The real application of lithium-ion batteries in electric vehicles lacks the ideal anode materials. Herein, we report both experimental and theoretical study of MoSe2 nanocrystals as the anode materials. MoSe2 nanocrystals are successfully synthesized via a facile thermal-decomposition process. As the anode, the nanocrystalline MoSe2 yields the initial discharge and charge capacities of 782 and 600 mA h g–1 at the current of 0.1 C in a voltage of 0.1–3 V. First-principles simulation demonstrates that, during the initial discharge process, there is a Li atoms induced phase transition from 2H-MoSe2 to the O-MoSe2 phase at 0.9 V, and then Mo cluster occurs as more Li atoms intercalated into the MoSe2 lattice, which is associated with the formation of Mo and Li2Se. And the following charge/discharge processes are related to the conversion reaction between Mo and Li2Se.

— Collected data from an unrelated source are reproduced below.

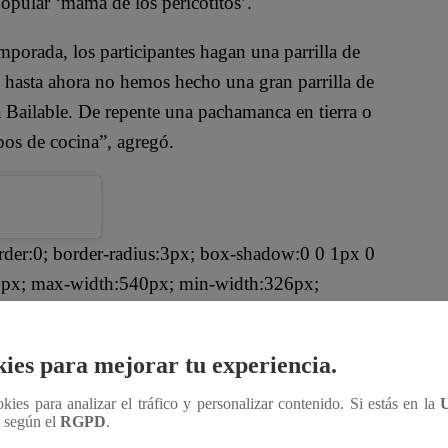
 popular ‘mamá de los pericotitos’.
porada, los participantes hagan una parrilla de
hasta ahora no hemos hecho una gran parrilla de
a Bailable. De repente una pachamanca en tierra o
ipos de cocina”, agregó.
rder:0; border-radius:3px; box-shadow:0 0 1px 0
: 1px; max-width:540px; min-width:326px;
px); width:calc(100% - 2px);">
ies para mejorar tu experiencia.
ookies para analizar el tráfico y personalizar contenido. Si estás en la
n según el
RGPD
.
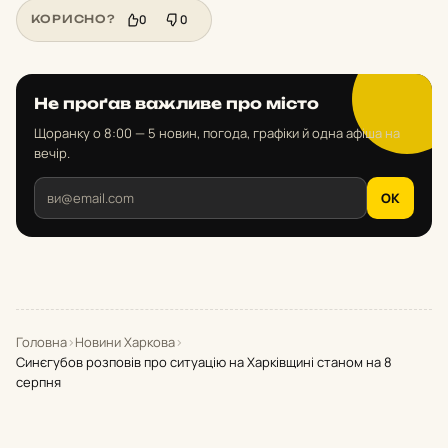
0
0
КОРИСНО?
Не проґав важливе про місто
Щоранку о 8:00 — 5 новин, погода, графіки й одна афіша на
вечір.
OK
Головна
›
Новини Харкова
›
Синєгубов розповів про ситуацію на Харківщині станом на 8
серпня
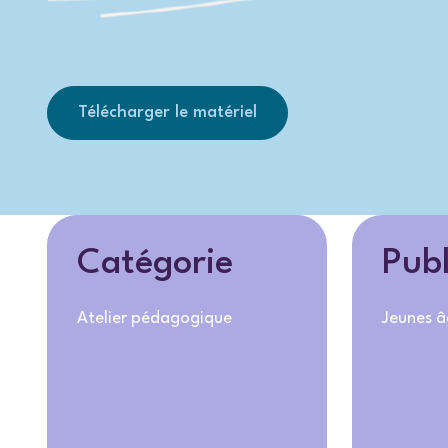
Télécharger le matériel
Catégorie
Publ
Atelier pédagogique
Jeunes â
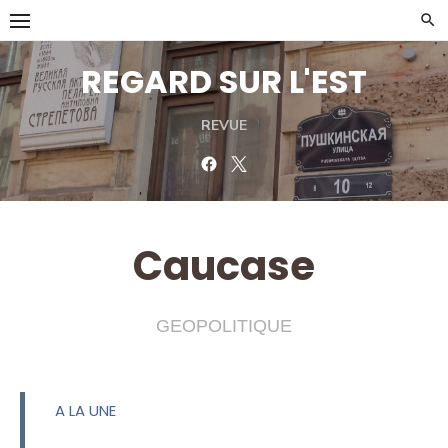
Skip
to
content
REGARD SUR L'EST
REVUE
Facebook
Twitter
Caucase
GEOPOLITIQUE
A LA UNE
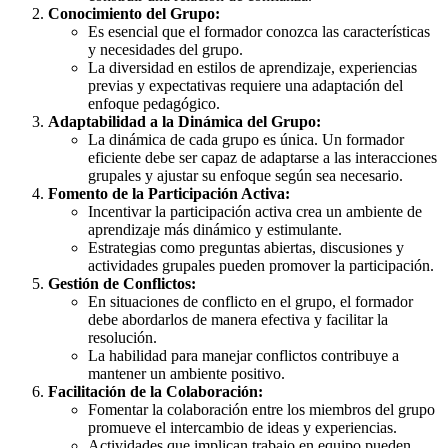
Conocimiento del Grupo:
Es esencial que el formador conozca las características
y necesidades del grupo.
La diversidad en estilos de aprendizaje, experiencias
previas y expectativas requiere una adaptación del
enfoque pedagógico.
Adaptabilidad a la Dinámica del Grupo:
La dinámica de cada grupo es única. Un formador
eficiente debe ser capaz de adaptarse a las interacciones
grupales y ajustar su enfoque según sea necesario.
Fomento de la Participación Activa:
Incentivar la participación activa crea un ambiente de
aprendizaje más dinámico y estimulante.
Estrategias como preguntas abiertas, discusiones y
actividades grupales pueden promover la participación.
Gestión de Conflictos:
En situaciones de conflicto en el grupo, el formador
debe abordarlos de manera efectiva y facilitar la
resolución.
La habilidad para manejar conflictos contribuye a
mantener un ambiente positivo.
Facilitación de la Colaboración:
Fomentar la colaboración entre los miembros del grupo
promueve el intercambio de ideas y experiencias.
Actividades que implican trabajo en equipo pueden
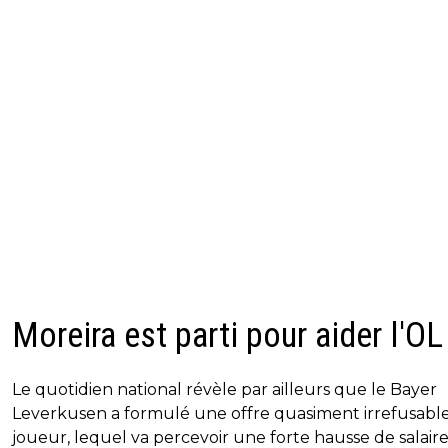
Moreira est parti pour aider l'OL
Le quotidien national révèle par ailleurs que le Bayer
Leverkusen a formulé une offre quasiment irrefusabl
joueur, lequel va percevoir une forte hausse de salair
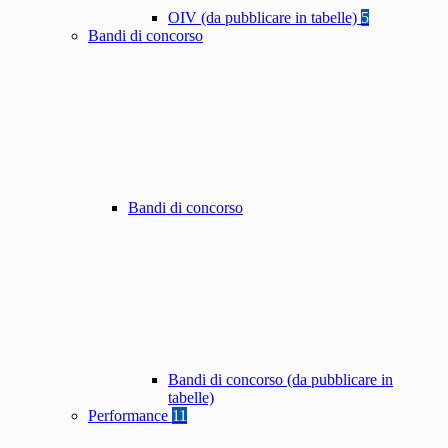
OIV (da pubblicare in tabelle)
5
Bandi di concorso
Bandi di concorso
Bandi di concorso (da pubblicare in
tabelle)
Performance
11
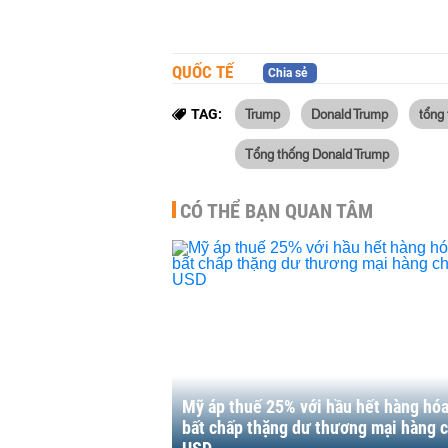
QUỐC TẾ
Chia sẻ
Trump
Donald Trump
tổng
TAG:
Tổng thống Donald Trump
CÓ THỂ BẠN QUAN TÂM
Mỹ áp thuế 25% với hầu hết hàng hóa
bất chấp thặng dư thương mại hàng c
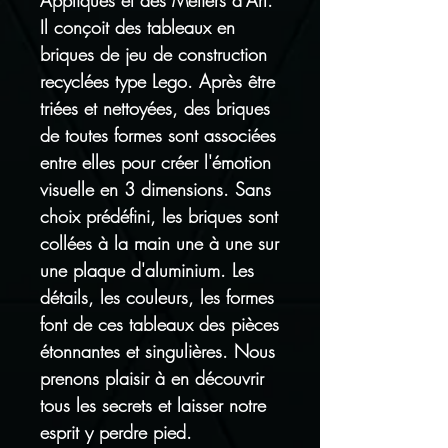
Appliqués et des Métiers d'Art.
Il conçoit des tableaux en
briques de jeu de construction
recyclées type Lego. Après être
triées et nettoyées, des briques
de toutes formes sont associées
entre elles pour créer l'émotion
visuelle en 3 dimensions. Sans
choix prédéfini, les briques sont
collées à la main une à une sur
une plaque d'aluminium. Les
détails, les couleurs, les formes
font de ces tableaux des pièces
étonnantes et singulières. Nous
prenons plaisir à en découvrir
tous les secrets et laisser notre
esprit y perdre pied.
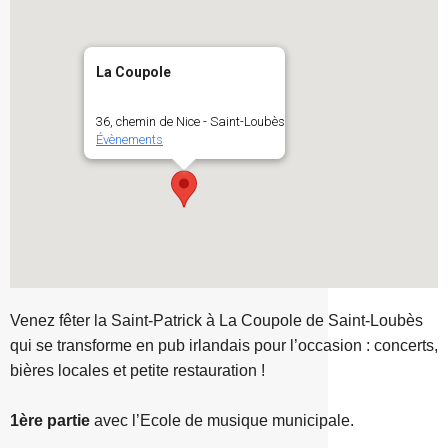
La Coupole
36, chemin de Nice - Saint-Loubès
Évènements
Venez fêter la Saint-Patrick à La Coupole de Saint-Loubès
qui se transforme en pub irlandais pour l’occasion : concerts,
bières locales et petite restauration !
1ère partie
avec l’Ecole de musique municipale.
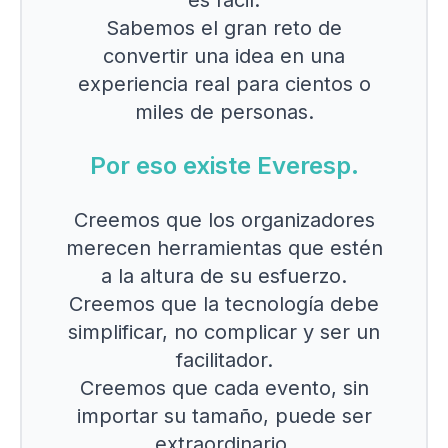
es fácil.
Sabemos el gran reto de
convertir una idea en una
experiencia real para cientos o
miles de personas.
Por eso existe Everesp.
Creemos que los organizadores
merecen herramientas que estén
a la altura de su esfuerzo.
Creemos que la tecnología debe
simplificar, no complicar y ser un
facilitador.
Creemos que cada evento, sin
importar su tamaño, puede ser
extraordinario.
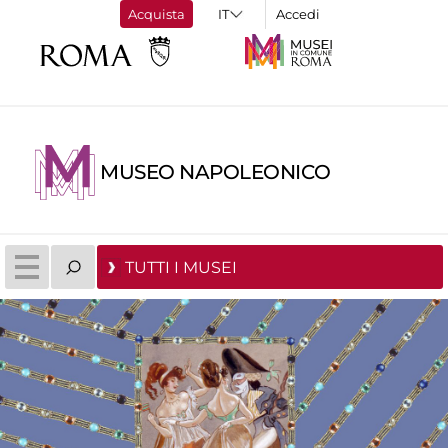
Acquista
Accedi
MUSEO NAPOLEONICO
TUTTI I MUSEI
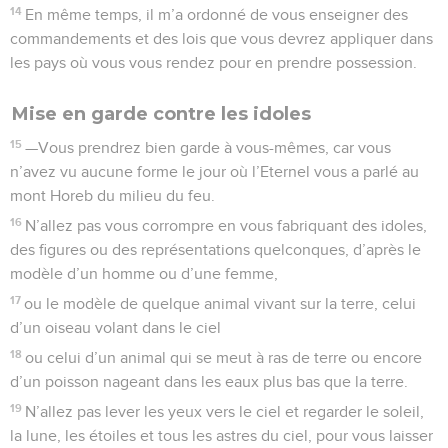
14
En même temps, il m’a ordonné de vous enseigner des
commandements et des lois que vous devrez appliquer dans
les pays où vous vous rendez pour en prendre possession.
Mise en garde contre les idoles
15
—Vous prendrez bien garde à vous-mêmes, car vous
n’avez vu aucune forme le jour où l’Eternel vous a parlé au
mont Horeb du milieu du feu.
16
N’allez pas vous corrompre en vous fabriquant des idoles,
des figures ou des représentations quelconques, d’après le
modèle d’un homme ou d’une femme,
17
ou le modèle de quelque animal vivant sur la terre, celui
d’un oiseau volant dans le ciel
18
ou celui d’un animal qui se meut à ras de terre ou encore
d’un poisson nageant dans les eaux plus bas que la terre.
19
N’allez pas lever les yeux vers le ciel et regarder le soleil,
la lune, les étoiles et tous les astres du ciel, pour vous laisser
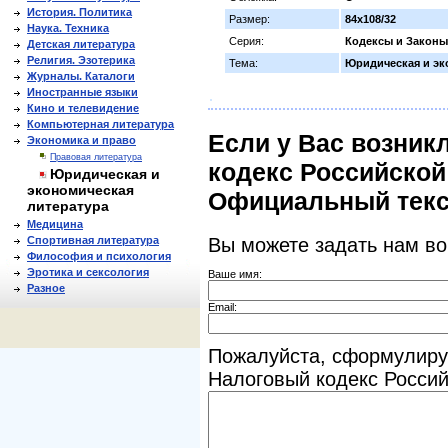
История. Политика
Размер:
84х108/32
Наука. Техника
Серия:
Кодексы и Законы
Детская литература
Религия. Эзотерика
Тема:
Юридическая и эк
Журналы. Каталоги
Иностранные языки
Кино и телевидение
Компьютерная литература
Если у Вас возник
Экономика и право
Правовая литература
кодекс Российской 
Юридическая и
экономическая
Официальный текс
литература
Медицина
Спортивная литература
Вы можете задать нам в
Философия и психология
Эротика и сексология
Ваше имя:
Разное
Email:
Пожалуйста, сформулиру
Налоговый кодекс Россий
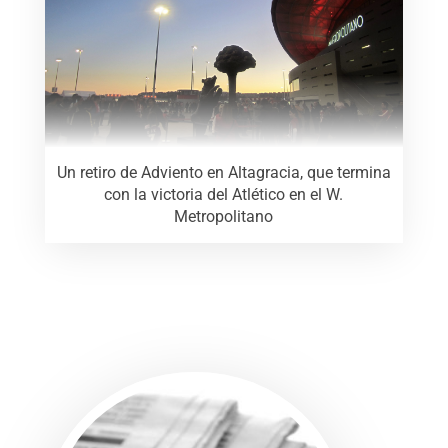
Un retiro de Adviento en Altagracia, que termina
con la victoria del Atlético en el W.
Metropolitano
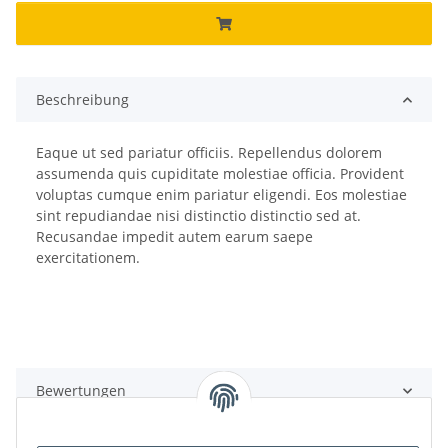
Beschreibung
Eaque ut sed pariatur officiis. Repellendus dolorem
assumenda quis cupiditate molestiae officia. Provident
voluptas cumque enim pariatur eligendi. Eos molestiae
sint repudiandae nisi distinctio distinctio sed at.
Recusandae impedit autem earum saepe
exercitationem.
Bewertungen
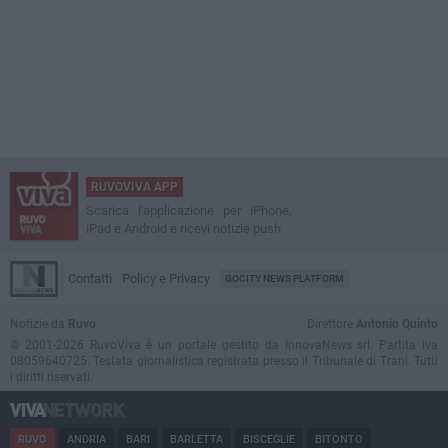
RUVOVIVA APP
Scarica l'applicazione per iPhone,
iPad e Android e ricevi notizie push
Contatti
Policy e Privacy
GOCITY NEWS PLATFORM
Notizie da
Ruvo
Direttore
Antonio Quinto
© 2001-2026 RuvoViva è un portale gestito da InnovaNews srl. Partita iva
08059640725. Testata giornalistica registrata presso il Tribunale di Trani. Tutti
i diritti riservati.
RUVO
ANDRIA
BARI
BARLETTA
BISCEGLIE
BITONTO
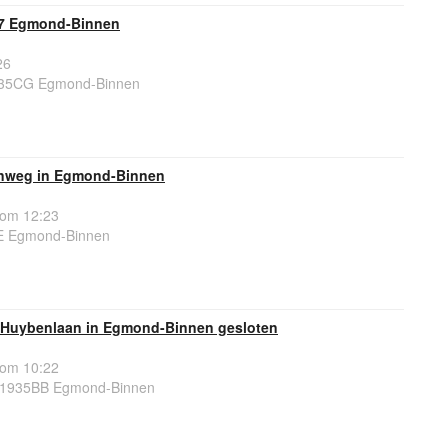
 7 Egmond-Binnen
26
935CG Egmond-Binnen
enweg in Egmond-Binnen
 om 12:23
E Egmond-Binnen
 Huybenlaan in Egmond-Binnen gesloten
 om 10:22
 1935BB Egmond-Binnen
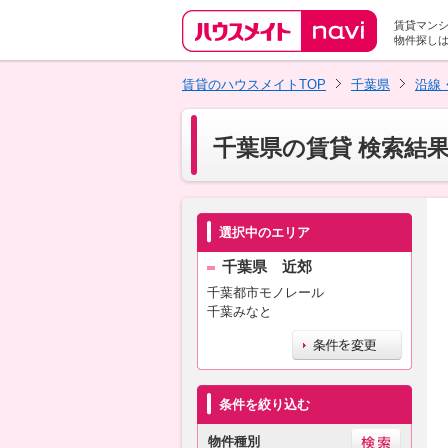
賃貸マン
物件探し
賃貸のハウスメイトTOP
千葉県
沿線
千葉県の賃貸 検索結
選択中のエリア
千葉県 近郊
千葉都市モノレール
千葉みなと
条件を絞り込む
物件種別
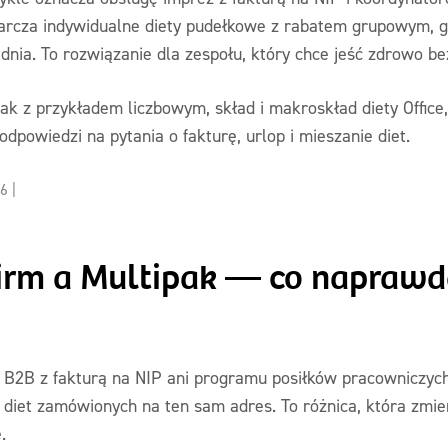
starcza indywidualne diety pudełkowe z rabatem grupowym, g
nia. To rozwiązanie dla zespołu, który chce jeść zdrowo be
pak z przykładem liczbowym, skład i makroskład diety Office,
dpowiedzi na pytania o fakturę, urlop i mieszanie diet.
26
|
firm a Multipak — co naprawd
 B2B z fakturą na NIP ani programu posiłków pracowniczych
 diet zamówionych na ten sam adres. To różnica, która zmien
.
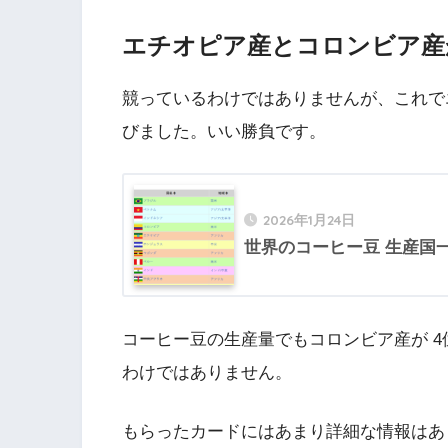
エチオピア産とコロンビア産が
競っているわけではありませんが、これで
びました。いい勝負です。
2026年1月24日
世界のコーヒー豆 生産国
コーヒー豆の生産量でもコロンビア産が 4
わけではありません。
もらったカードにはあまり詳細な情報はあ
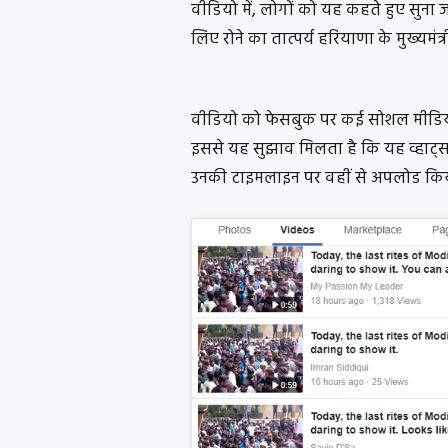
वीडियो में, लोगों को यह कहते हुए सुना 
लिए रोने का तात्पर्य हरियाणा के मुख्यमंत्
वीडियो को फेसबुक पर कई सोशल मीडिया य
इससे यह सुझाव मिलता है कि यह व्हाट्सएप
उनकी टाइमलाइन पर वहीं से अपलोड किय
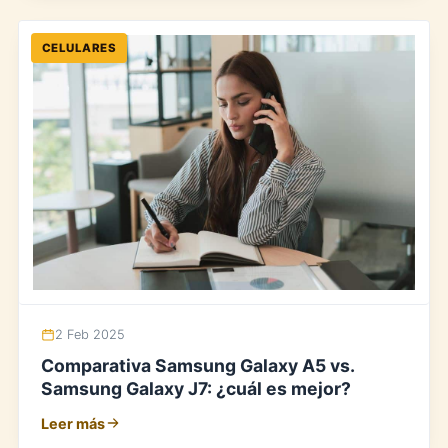
CELULARES
2 Feb 2025
Comparativa Samsung Galaxy A5 vs.
Samsung Galaxy J7: ¿cuál es mejor?
Leer más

Meanwhile, the Li ion vacancy-hopping diffusion mechanism from octahedron to tetrahedron in MoSe2 lattice is proposed based on a quasi-2D energy favorable trajectory and the calculated diffusion constant is 1.31 × 10–13 cm2 s–1. For comparison, the amorphous MoSe2 demonstrates the same phase transition process after the initial charge/discharge cycle. The results show that the nanocrystalline MoSe2 can be the very promising novel anode materials for high performance Li-ion batteries.